### Work to complete
The answer must consist of each line below that contains the string "entretien".

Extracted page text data
"""
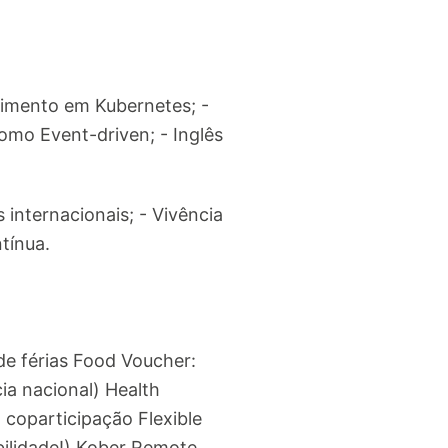
cimento em Kubernetes; -
omo Event-driven; - Inglês
internacionais; - Vivência
tínua.
de férias Food Voucher:
ia nacional) Health
 coparticipação Flexible
bilidade!) Kober Remote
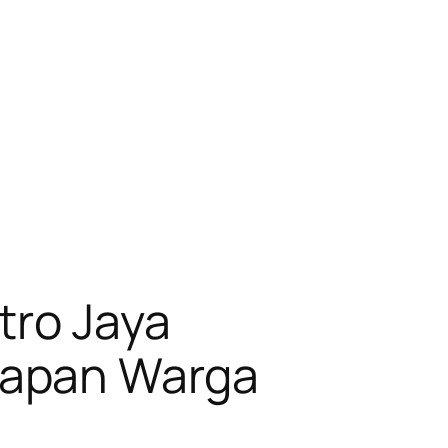
tro Jaya
rapan Warga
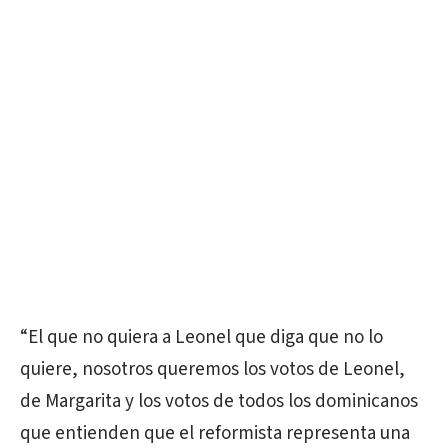
“El que no quiera a Leonel que diga que no lo
quiere, nosotros queremos los votos de Leonel,
de Margarita y los votos de todos los dominicanos
que entienden que el reformista representa una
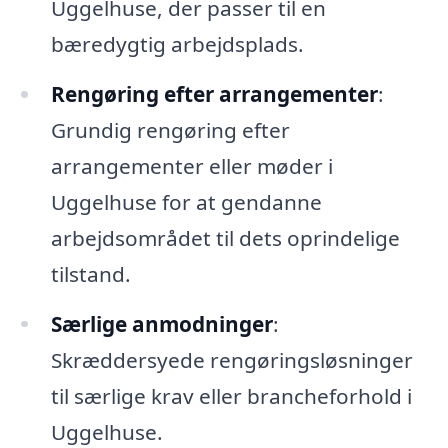
Uggelhuse, der passer til en
bæredygtig arbejdsplads.
Rengøring efter arrangementer
:
Grundig rengøring efter
arrangementer eller møder i
Uggelhuse for at gendanne
arbejdsområdet til dets oprindelige
tilstand.
Særlige anmodninger
:
Skræddersyede rengøringsløsninger
til særlige krav eller brancheforhold i
Uggelhuse.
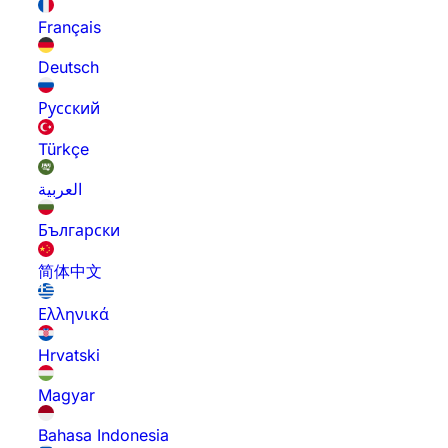
Français
Deutsch
Русский
Türkçe
العربية
Български
简体中文
Ελληνικά
Hrvatski
Magyar
Bahasa Indonesia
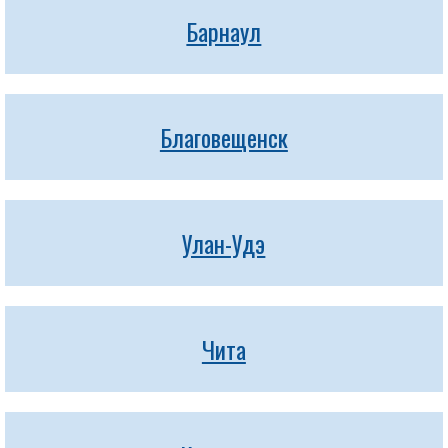
Барнаул
Благовещенск
Улан-Удэ
Чита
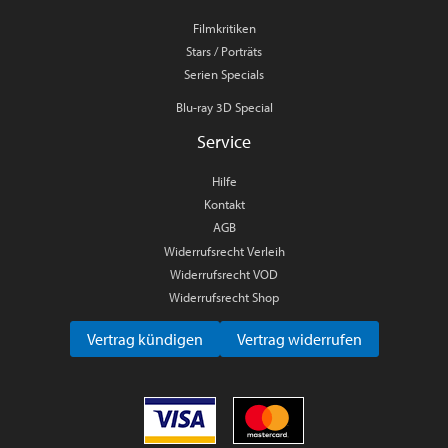
Filmkritiken
Stars / Porträts
Serien Specials
Blu-ray 3D Special
Service
Hilfe
Kontakt
AGB
Widerrufsrecht Verleih
Widerrufsrecht VOD
Widerrufsrecht Shop
Vertrag kündigen
Vertrag widerrufen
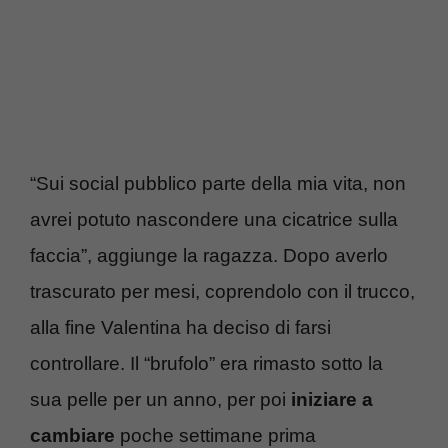
“Sui social pubblico parte della mia vita, non
avrei potuto nascondere una cicatrice sulla
faccia”, aggiunge la ragazza. Dopo averlo
trascurato per mesi, coprendolo con il trucco,
alla fine Valentina ha deciso di farsi
controllare. Il “brufolo” era rimasto sotto la
sua pelle per un anno, per poi
iniziare a
cambiare
poche settimane prima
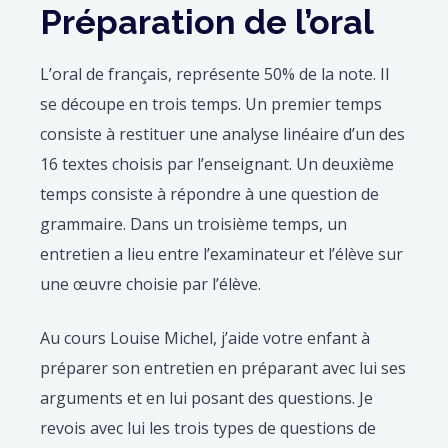
Préparation de l’oral
L’oral de français, représente 50% de la note. Il
se découpe en trois temps. Un premier temps
consiste à restituer une analyse linéaire d’un des
16 textes choisis par l’enseignant. Un deuxième
temps consiste à répondre à une question de
grammaire. Dans un troisième temps, un
entretien a lieu entre l’examinateur et l’élève sur
une œuvre choisie par l’élève.
Au cours Louise Michel, j’aide votre enfant à
préparer son entretien en préparant avec lui ses
arguments et en lui posant des questions. Je
revois avec lui les trois types de questions de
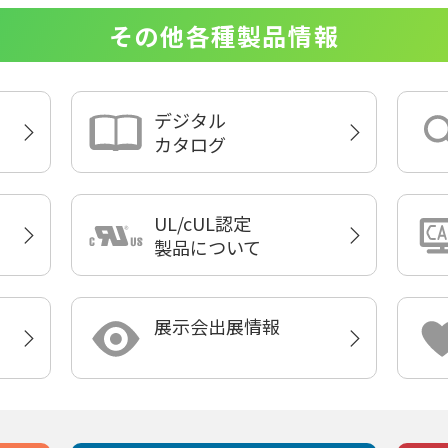
その他各種製品情報
デジタル
カタログ
UL/cUL認定
製品について
展示会出展情報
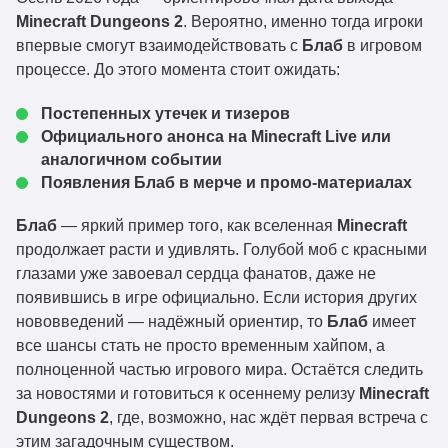
Minecraft Dungeons 2
. Вероятно, именно тогда игроки
впервые смогут взаимодействовать с
Блаб
в игровом
процессе. До этого момента стоит ожидать:
Постепенных утечек и тизеров
Официального анонса на Minecraft Live или
аналогичном событии
Появления
Блаб
в мерче и промо-материалах
Блаб
— яркий пример того, как вселенная
Minecraft
продолжает расти и удивлять. Голубой моб с красными
глазами уже завоевал сердца фанатов, даже не
появившись в игре официально. Если история других
нововведений — надёжный ориентир, то
Блаб
имеет
все шансы стать не просто временным хайпом, а
полноценной частью игрового мира. Остаётся следить
за новостями и готовиться к осеннему релизу
Minecraft
Dungeons 2
, где, возможно, нас ждёт первая встреча с
этим загадочным существом.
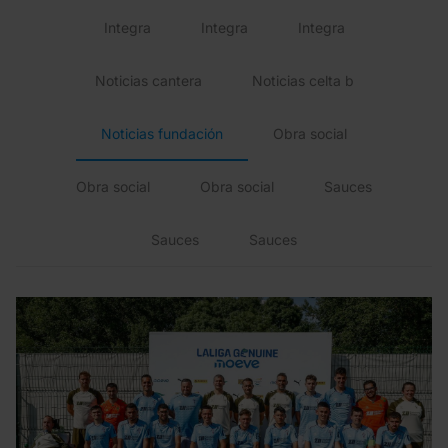
Integra
Integra
Integra
Noticias cantera
Noticias celta b
Noticias fundación
Obra social
Obra social
Obra social
Sauces
Sauces
Sauces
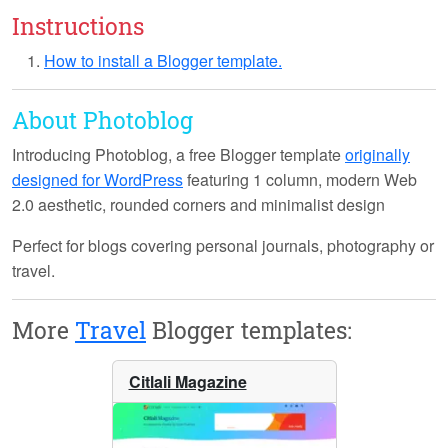
Instructions
How to install a Blogger template.
About Photoblog
Introducing
Photoblog
, a free Blogger template
originally
designed for WordPress
featuring 1 column, modern Web
2.0 aesthetic, rounded corners and minimalist design
Perfect for blogs covering personal journals, photography or
travel.
More
Travel
Blogger templates:
Citlali Magazine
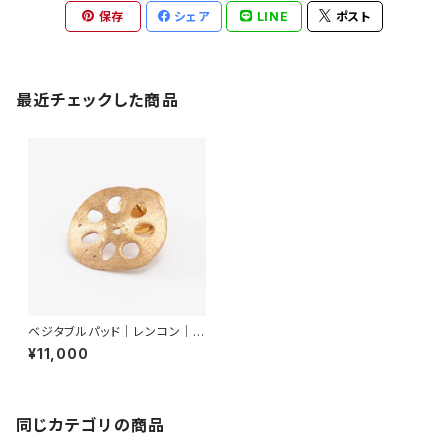
保存
シェア
LINE
ポスト
最近チェックした商品
ベジタブルパッド｜レンコン｜ピ
ンブローチ
¥11,000
同じカテゴリの商品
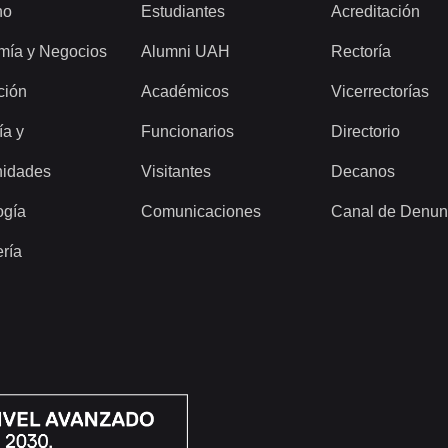
ho
Estudiantes
Acreditación
mía y Negocios
Alumni UAH
Rectoría
ción
Académicos
Vicerrectorías
ía y
Funcionarios
Directorio
idades
Visitantes
Decanos
ogía
Comunicaciones
Canal de Denun
ería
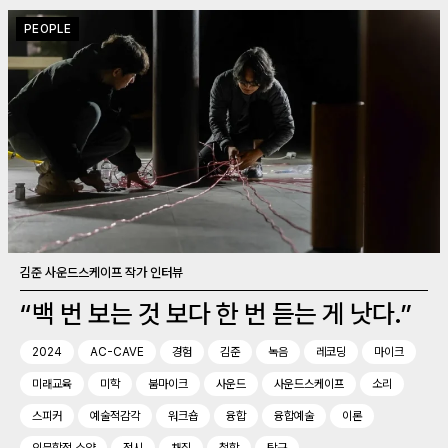
PEOPLE
김준 사운드스케이프 작가 인터뷰
“백 번 보는 것 보다 한 번 듣는 게 낫다.”
2024
AC-CAVE
경험
김준
녹음
레코딩
마이크
미래교육
미학
붐마이크
사운드
사운드스케이프
소리
스피커
예술적감각
워크숍
융합
융합예술
이론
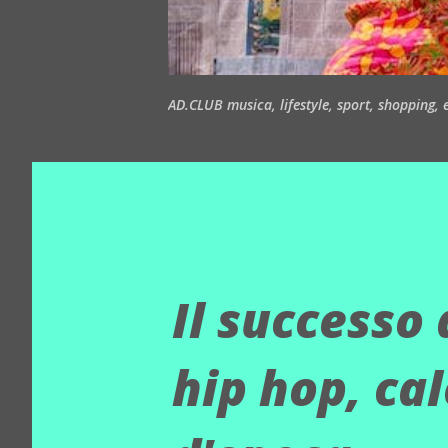
AD.CLUB musica, lifestyle, sport, shopping, ea
Il successo
hip hop, ca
"""
### Final answer
entretien a lieu entre l’examinateur et l’élève sur
préparer son entretien en préparant avec lui ses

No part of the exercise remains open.